# ch-test-scope: standard
FROM debian:stretch

ARG DEBIAN_FRONTEND=noninteractive
# Install needed OS packages.
RUN apt-get update \
 && apt-get install -y --no-install-recommends \
                    less \
                    openjdk-8-jre-headless \
                    procps \
                    python \
                    wget \
 && rm -rf /var/lib/apt/lists/*

# We want ch-ssh
RUN touch /usr/bin/ch-ssh

# Download and install Spark. Notes:
#
# 1. We aren't using SPARK_NO_DAEMONIZE to make sure can deal with daemonized
#    applications.
#
# 2. Spark is installed to /opt/spark, which is Spark's new default location.
#
# 3. We disapprove of Spark's master/slave terminology, but it's what the
#    scripts are called, so we don't see a way to avoid it currently.

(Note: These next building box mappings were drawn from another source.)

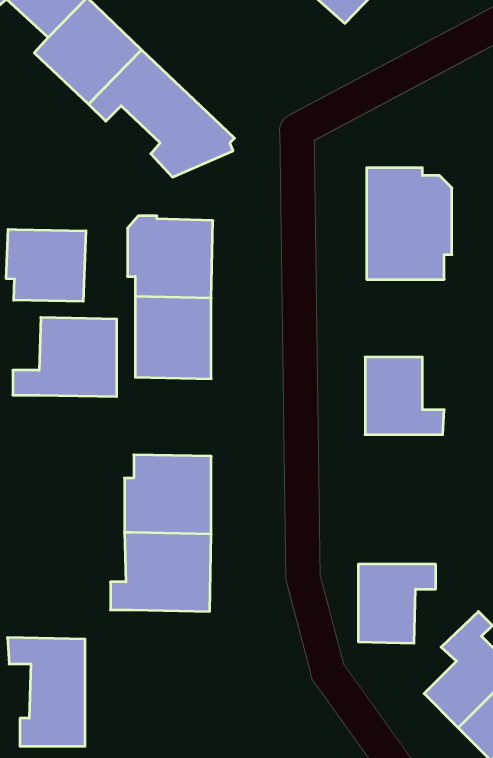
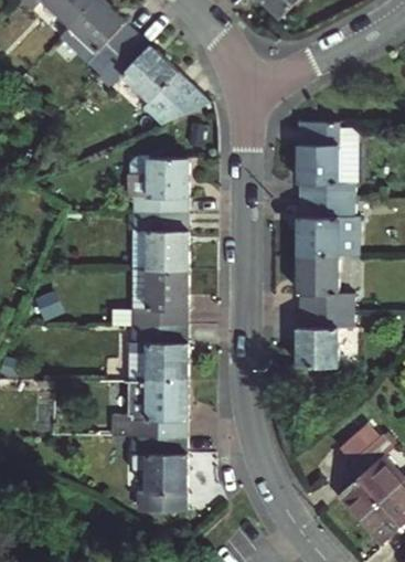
building: [6,229,86,301] -> none
building: none -> [296,201,355,256]
building: [13,317,117,397] -> [113,271,186,327]
building: [358,564,436,643] -> [296,311,351,368]
building: [7,638,85,746] -> [130,436,185,513]

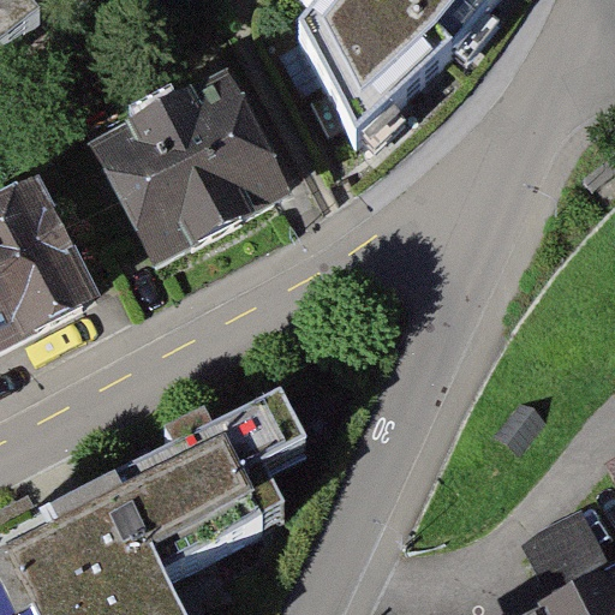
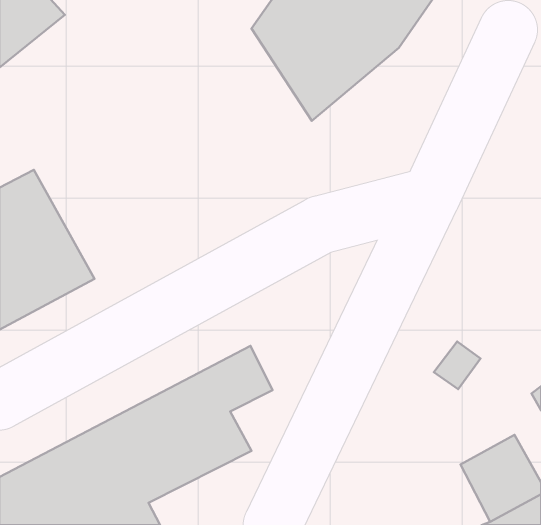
building: [77,77,287,281] -> none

ARG URLPATH=https://www.apache.org/dist/spark/spark-2.4.6/
ARG DIR=spark-2.4.6-bin-hadoop2.7
ARG TAR=$DIR.tgz
RUN wget -nv $URLPATH/$TAR \
 && tar xf $TAR \
 && mv $DIR /opt/spark \
 && rm $TAR

# Very basic default configuration, to make it run and not do anything stupid.
RUN printf '\
SPARK_LOCAL_IP=127.0.0.1\n\
SPARK_LOCAL_DIRS=/tmp\n\
SPARK_LOG_DIR=/tmp\n\
SPARK_WORKER_DIR=/tmp\n\
' > /opt/spark/conf/spark-env.sh

# Move config to /mnt/0 so we can provide a different config if we want
RUN mv /opt/spark/conf /mnt/0 \
 && ln -s /mnt/0 /opt/spark/conf